Jakarta –
Hutan tropis adalah payung bagi kehidupan semua makhluk di bumi. Namun, semakin hari kelestariannya terganggu akibat pemanasan global.
Dua peneliti dari Universitas Chapman, California, Amerika Serikat melaporkan dedaunan bisa rusak karena tak bisa melakukan fotosintesis di bawah suhu yang sangat tinggi. Artinya, pepohonan satu per satu bisa tumbang.
“Meskipun hutan tropis pernah mengalami pemanasan di masa lalu, peningkatan suhu saat ini belum pernah terjadi sebelumnya,” kata Gregory Goldsmith, PhD, profesor asosiasi di bidang ilmu biologi di Sekolah Tinggi Sains dan Teknologi Schmid Chapman, demikian dikutip dari arsip detikEdu.
Goldsmith dan tim telah mempelajari data dedaunan dari wilayah Asia Tenggara, Australia, Amerika Tengah, Amerika Selatan hingga Afrika. Mereka menemukan bahwa tutupan hutan tropis dunia kali ini dapat mencapai ambang batas suhu tinggi.
“Sebagian kecil daun tropis sudah mencapai atau melampaui suhu sehingga tidak dapat berfungsi lagi,” katanya.

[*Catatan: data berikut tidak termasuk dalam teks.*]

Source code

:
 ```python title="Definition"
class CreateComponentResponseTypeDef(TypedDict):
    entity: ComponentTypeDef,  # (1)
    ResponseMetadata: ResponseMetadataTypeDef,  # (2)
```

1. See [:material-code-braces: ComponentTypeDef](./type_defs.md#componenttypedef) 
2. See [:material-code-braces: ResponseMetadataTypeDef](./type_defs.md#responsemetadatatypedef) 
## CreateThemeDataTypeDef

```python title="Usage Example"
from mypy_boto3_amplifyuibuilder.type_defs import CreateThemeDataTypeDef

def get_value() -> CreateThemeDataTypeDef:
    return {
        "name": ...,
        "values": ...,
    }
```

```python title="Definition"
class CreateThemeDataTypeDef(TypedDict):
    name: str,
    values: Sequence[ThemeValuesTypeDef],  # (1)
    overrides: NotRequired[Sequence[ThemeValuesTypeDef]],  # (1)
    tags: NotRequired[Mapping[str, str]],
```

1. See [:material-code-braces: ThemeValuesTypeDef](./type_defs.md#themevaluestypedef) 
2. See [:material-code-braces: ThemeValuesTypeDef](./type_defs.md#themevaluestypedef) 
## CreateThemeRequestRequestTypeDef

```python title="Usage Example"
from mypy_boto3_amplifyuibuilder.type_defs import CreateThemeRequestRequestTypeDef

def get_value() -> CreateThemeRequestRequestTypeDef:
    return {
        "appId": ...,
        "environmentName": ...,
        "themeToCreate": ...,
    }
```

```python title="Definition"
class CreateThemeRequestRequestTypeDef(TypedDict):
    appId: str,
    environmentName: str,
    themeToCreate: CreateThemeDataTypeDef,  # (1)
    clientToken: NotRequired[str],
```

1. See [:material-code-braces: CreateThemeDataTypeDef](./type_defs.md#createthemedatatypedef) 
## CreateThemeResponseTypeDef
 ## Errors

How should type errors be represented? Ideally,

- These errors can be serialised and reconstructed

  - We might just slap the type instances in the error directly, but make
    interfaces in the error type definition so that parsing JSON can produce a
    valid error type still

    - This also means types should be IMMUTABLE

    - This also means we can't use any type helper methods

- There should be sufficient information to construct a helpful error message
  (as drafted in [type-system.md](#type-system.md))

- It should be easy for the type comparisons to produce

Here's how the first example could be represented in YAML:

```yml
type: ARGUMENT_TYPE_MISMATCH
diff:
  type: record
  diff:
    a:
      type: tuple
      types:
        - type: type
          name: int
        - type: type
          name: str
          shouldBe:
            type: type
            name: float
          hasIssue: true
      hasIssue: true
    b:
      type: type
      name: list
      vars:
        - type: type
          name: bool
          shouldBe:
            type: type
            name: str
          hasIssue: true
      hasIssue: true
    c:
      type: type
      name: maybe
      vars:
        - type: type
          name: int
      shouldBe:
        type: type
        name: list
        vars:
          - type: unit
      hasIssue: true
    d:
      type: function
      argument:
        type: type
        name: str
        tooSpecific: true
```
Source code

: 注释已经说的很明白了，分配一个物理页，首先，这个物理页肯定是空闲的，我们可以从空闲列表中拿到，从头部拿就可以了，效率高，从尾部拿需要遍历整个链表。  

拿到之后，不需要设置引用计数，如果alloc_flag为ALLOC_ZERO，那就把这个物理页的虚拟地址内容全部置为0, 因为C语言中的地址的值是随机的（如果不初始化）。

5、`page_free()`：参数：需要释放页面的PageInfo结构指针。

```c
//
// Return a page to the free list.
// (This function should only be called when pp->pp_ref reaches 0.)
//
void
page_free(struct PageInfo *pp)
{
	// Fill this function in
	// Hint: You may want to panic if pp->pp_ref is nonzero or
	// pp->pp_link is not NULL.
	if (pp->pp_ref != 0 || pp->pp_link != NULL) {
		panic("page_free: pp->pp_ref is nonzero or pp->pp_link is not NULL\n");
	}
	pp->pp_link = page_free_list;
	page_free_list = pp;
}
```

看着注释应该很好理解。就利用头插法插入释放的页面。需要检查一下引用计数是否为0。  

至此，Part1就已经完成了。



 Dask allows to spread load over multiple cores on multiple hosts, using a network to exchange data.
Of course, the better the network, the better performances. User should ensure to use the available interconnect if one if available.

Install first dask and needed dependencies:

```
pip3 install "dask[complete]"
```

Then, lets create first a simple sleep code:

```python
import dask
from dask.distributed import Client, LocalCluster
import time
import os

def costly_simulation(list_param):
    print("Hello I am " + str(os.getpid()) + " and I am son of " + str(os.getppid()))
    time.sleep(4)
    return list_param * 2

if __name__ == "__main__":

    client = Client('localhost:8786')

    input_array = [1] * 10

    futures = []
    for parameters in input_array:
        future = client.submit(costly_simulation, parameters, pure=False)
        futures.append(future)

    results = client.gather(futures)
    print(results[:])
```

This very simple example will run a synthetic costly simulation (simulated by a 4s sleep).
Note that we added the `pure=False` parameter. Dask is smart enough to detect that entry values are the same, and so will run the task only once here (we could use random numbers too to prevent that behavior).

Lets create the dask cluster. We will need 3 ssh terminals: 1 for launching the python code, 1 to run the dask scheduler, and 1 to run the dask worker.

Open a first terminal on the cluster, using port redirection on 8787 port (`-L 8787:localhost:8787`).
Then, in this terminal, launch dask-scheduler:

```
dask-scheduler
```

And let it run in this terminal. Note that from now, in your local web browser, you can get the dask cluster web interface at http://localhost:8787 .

Secara sains, potensi tersebut bisa disebut sebagai tanda-tanda kiamat. Pasalnya, kerusakan massal hutan tropis sebagai penyuplai oksigen dapat menyebabkan kematian pada hewan hingga manusia.
Pemanasan Global Picu Kerusakan Daun secara Massal
Mengutip The Guardian, menurut data dari NASA (Badan Penerbangan dan Antariksa AS) dan hasil riset yang diunggah di jurnal Nature, sekitar 0,01% daun di hutan tropis sudah terpapar suhu di luar batas normal. Peningkatan suhu global diperkirakan mencapai 3,9 derajat celcius.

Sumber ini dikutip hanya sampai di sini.